Roommate situation, he's got his toys, I've got mine. Cablemodem. 2
befsr81s, etc. We are sharing the cable connection, and are set up in
the following way (mostly so his gaming traffic stays off _my_
network:
RouterA
WAN->Cablemodem->Public IP
LAN->192.168.10.0/24
His toys->192.168.10.1,2,3
RouterB
WAN->RouterA->192.168.10.254 (cabled to RouterA's LAN side)
LAN->192.168.20.0/24
My toys->192.168.20.1..etc
Routing protocol is RIP2. RouterA is set as Gateway, RouterB as
Router.
Both networks can see each other fine, both can get to the Internet.
The problem arises in that I want certain connections to certain ports
coming from the public side of RouterA to hit any of 2 machines on my
subnet, either 192.168.20.3 or .4. As an example, I set up a forward
for auth port 113 on RouterA to forward to 192.168.10.254 (connected
to the WAN port on RouterB). In turn, configured forwarding on
RouterB to forward traffic inbound on that port to the intended
destination: 192.168.20.3. No luck. I have verified that RouterA is
actually doing port forwarding by forwarding 113 traffic to a host
local to its own LAN subnet, and it works just dandy.
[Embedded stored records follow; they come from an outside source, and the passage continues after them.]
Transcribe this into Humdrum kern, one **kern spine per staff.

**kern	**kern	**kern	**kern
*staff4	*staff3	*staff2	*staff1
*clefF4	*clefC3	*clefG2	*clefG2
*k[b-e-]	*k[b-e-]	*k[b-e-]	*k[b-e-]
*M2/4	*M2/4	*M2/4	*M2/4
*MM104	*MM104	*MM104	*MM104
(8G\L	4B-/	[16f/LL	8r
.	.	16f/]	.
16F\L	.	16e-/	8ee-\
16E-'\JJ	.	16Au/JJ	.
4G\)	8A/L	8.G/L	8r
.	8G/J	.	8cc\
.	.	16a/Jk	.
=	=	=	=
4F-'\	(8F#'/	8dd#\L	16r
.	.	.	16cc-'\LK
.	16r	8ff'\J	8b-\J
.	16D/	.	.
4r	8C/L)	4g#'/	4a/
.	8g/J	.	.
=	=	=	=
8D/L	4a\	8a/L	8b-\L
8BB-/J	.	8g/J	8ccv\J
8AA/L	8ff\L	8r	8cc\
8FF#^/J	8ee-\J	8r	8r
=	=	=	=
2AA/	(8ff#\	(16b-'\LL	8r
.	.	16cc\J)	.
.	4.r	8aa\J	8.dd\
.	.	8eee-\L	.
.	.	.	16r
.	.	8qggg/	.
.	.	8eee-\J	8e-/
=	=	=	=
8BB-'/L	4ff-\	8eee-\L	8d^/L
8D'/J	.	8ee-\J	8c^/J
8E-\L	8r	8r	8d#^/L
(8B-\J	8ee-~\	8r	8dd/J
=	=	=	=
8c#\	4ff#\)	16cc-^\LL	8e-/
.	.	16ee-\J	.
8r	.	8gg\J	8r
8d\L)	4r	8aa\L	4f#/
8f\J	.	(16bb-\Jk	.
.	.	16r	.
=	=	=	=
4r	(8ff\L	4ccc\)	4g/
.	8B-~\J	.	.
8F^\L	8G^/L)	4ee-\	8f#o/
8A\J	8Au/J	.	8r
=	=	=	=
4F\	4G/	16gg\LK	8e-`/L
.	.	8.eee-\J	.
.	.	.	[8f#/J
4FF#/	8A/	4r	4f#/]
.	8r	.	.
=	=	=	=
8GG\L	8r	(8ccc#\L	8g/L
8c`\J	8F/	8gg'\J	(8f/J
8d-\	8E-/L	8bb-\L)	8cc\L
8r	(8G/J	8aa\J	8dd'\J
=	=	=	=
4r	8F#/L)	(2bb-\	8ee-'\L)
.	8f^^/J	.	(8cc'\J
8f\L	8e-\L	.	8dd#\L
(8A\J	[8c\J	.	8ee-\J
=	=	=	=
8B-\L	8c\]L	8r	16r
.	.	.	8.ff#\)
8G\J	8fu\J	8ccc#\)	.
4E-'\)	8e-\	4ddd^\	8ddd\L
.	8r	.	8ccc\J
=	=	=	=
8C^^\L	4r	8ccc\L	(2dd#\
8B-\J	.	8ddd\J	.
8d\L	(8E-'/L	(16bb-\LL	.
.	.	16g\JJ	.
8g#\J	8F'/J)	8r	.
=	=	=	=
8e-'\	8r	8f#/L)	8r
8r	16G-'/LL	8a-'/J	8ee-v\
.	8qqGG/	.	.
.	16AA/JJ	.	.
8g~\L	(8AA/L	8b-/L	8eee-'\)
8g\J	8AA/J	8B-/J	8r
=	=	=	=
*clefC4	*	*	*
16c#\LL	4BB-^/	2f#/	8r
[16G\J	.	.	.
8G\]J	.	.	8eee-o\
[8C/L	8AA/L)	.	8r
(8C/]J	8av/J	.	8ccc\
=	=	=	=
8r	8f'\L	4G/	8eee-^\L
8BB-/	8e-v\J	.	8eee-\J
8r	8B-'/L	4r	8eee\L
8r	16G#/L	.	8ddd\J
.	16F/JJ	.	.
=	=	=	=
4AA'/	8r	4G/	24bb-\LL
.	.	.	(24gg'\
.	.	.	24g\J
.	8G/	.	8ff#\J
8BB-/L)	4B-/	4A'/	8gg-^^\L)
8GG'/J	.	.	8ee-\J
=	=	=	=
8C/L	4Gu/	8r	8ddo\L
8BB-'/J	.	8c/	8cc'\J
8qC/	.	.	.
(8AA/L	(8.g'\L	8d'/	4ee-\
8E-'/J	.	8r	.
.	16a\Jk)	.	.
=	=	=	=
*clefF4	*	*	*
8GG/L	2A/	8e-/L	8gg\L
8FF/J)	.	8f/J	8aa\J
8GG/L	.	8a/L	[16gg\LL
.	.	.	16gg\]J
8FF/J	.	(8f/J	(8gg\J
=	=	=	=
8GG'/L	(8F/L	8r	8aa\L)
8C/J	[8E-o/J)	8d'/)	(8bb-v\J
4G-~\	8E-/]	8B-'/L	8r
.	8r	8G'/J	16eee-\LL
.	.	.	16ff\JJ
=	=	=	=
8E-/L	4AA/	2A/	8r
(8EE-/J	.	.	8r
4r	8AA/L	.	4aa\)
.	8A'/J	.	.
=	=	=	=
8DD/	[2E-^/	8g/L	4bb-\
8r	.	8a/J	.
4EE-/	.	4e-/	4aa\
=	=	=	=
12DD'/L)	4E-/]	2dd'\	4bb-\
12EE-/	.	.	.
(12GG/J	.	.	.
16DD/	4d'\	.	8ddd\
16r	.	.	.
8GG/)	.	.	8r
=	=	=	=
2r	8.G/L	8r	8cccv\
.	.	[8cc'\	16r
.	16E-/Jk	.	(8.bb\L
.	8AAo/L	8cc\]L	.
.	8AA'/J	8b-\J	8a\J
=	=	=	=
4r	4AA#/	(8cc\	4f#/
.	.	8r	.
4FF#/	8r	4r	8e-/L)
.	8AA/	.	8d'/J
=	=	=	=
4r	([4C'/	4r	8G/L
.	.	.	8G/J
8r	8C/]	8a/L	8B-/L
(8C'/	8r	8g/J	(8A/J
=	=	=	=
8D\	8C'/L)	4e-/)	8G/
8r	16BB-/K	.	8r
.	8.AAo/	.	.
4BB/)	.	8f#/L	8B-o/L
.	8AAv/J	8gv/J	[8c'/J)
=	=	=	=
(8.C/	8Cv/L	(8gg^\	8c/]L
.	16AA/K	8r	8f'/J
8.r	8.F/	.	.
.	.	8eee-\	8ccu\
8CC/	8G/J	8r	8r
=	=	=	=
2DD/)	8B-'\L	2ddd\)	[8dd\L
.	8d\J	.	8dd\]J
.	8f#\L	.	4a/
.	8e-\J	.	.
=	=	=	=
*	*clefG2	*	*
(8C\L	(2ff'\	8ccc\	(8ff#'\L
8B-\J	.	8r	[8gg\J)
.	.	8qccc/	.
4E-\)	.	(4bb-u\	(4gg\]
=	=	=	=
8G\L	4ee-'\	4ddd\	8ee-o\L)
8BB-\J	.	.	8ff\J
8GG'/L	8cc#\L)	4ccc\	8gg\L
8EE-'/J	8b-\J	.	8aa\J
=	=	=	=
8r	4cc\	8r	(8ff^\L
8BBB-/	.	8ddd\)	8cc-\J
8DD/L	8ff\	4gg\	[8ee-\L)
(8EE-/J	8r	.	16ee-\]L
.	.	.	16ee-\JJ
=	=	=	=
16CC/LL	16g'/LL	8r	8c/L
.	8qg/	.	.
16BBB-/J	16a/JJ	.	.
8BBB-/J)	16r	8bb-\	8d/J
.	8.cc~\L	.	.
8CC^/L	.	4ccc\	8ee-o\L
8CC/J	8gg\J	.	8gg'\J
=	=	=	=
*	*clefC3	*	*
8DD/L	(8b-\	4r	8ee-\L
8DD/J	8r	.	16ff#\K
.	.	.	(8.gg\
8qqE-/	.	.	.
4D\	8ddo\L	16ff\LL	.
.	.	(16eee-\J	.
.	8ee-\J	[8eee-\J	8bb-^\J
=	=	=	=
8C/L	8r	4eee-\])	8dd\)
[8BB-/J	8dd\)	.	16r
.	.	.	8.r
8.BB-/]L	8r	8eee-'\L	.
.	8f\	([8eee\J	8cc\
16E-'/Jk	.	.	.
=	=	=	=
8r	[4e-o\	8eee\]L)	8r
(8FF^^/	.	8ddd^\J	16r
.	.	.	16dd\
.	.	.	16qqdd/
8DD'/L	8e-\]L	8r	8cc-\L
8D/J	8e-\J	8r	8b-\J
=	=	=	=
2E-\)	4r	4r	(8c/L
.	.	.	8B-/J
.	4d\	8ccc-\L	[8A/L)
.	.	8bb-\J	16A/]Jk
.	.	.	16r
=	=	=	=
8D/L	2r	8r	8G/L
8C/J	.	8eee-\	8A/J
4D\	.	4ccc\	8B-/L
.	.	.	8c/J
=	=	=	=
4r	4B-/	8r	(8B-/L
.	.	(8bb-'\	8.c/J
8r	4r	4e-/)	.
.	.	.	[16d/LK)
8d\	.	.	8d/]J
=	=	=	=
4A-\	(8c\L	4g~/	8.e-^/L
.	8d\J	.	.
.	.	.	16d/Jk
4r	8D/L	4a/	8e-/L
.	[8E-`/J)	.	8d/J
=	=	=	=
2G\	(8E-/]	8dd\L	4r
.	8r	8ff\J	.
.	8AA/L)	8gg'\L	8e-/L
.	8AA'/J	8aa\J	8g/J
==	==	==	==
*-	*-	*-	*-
Am I expecting too much out of these routers? Is it impossible to
maintain couple routed subnets in the house and be able to route
traffic from the Internet to a machine on another subnet? Does the
packet stop on the LAN side of the Internet router? WTF can't they
open those destination addresses up to any subnet present in the
routing tables, rather than just the local subnet?
Am I out of luck here? Any help appreciated.